A butterfly on ELA is the butterfly strategy applied to ELA (stock). The strategy is structurally neutral / pin (limited-risk, limited-reward): A long call butterfly buys one lower-strike call, sells two ATM calls, and buys one higher-strike call, paying a small net debit for a defined-risk position that maxes out if the underlying pins the middle strike at expiration. With ELA stock trading near $23.90, the strikes shown on this page are snapped to the nearest listed ELA chain strike and the premiums come straight from the end-of-day bid/ask midpoint.
How are ELA butterfly max profit and max loss calculated?
Max profit equals the wing width minus net debit times 100 (reached when the underlying pins the middle strike); max loss equals the net debit times 100. Two breakevens at lower-wing plus debit and upper-wing minus debit. For the ELA butterfly priced from the end-of-day chain at a 30-day expiry (ATM IV 76.00%), the computed maximum profit is unbounded per contract and the computed maximum loss is unbounded per contract. Live intraday quotes will differ as the chain moves through the trading session.
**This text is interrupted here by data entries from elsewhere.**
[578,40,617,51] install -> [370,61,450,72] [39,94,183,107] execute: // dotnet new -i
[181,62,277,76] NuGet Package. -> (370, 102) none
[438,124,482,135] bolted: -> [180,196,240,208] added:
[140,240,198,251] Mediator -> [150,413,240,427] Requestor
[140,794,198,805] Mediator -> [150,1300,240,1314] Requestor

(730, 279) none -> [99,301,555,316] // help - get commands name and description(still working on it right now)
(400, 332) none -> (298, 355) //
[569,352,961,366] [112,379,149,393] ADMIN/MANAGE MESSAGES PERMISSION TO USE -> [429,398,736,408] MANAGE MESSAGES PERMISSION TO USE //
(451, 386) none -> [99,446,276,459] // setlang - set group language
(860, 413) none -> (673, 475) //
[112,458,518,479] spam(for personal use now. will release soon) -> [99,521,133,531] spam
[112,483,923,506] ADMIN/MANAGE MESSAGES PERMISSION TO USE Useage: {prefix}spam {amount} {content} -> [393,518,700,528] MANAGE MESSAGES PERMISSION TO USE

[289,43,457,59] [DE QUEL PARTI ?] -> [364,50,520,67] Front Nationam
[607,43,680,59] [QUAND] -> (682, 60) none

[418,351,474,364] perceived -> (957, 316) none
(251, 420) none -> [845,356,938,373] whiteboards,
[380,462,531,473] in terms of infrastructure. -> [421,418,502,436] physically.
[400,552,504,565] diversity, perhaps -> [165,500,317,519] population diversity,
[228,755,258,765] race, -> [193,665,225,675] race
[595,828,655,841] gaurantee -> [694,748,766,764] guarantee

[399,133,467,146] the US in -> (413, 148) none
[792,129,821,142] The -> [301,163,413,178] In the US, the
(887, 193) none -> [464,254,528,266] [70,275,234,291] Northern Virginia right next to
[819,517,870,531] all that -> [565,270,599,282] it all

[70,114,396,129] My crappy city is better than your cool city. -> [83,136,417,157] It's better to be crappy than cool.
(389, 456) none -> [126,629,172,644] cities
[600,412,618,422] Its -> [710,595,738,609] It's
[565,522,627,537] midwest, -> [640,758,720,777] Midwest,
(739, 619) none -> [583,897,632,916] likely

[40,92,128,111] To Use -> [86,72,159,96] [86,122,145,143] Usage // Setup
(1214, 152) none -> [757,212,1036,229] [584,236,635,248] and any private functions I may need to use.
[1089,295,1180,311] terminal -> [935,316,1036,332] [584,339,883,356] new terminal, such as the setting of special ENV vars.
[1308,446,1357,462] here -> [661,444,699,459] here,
What is the breakeven for a ELA butterfly?
The breakeven for the ELA butterfly priced on this page is no defined breakeven on the modeled curve at expiration, derived from end-of-day chain premiums. Breakeven is the underlying price at which the strategy's P&L crosses zero ignoring transaction costs and assignment risk. The current ELA market-implied 1-standard-deviation expected move is approximately 21.79%; if the move sits well outside the breakeven distance, the structure's risk-reward becomes correspondingly tighter.
When should you consider a butterfly on ELA?
Butterflies on ELA are pinning bets - traders use them when they expect ELA to settle near a specific level at expiration (often the prior close, a round number, or the max-pain strike) and want defined-risk exposure to that outcome.
How does current ELA implied volatility affect this butterfly?
ELA ATM IV is at 76.00% with IV rank near 33.33%, which is mid-range against its 1-year history. Strategy selection depends more on directional thesis and expected move than on a strong IV signal.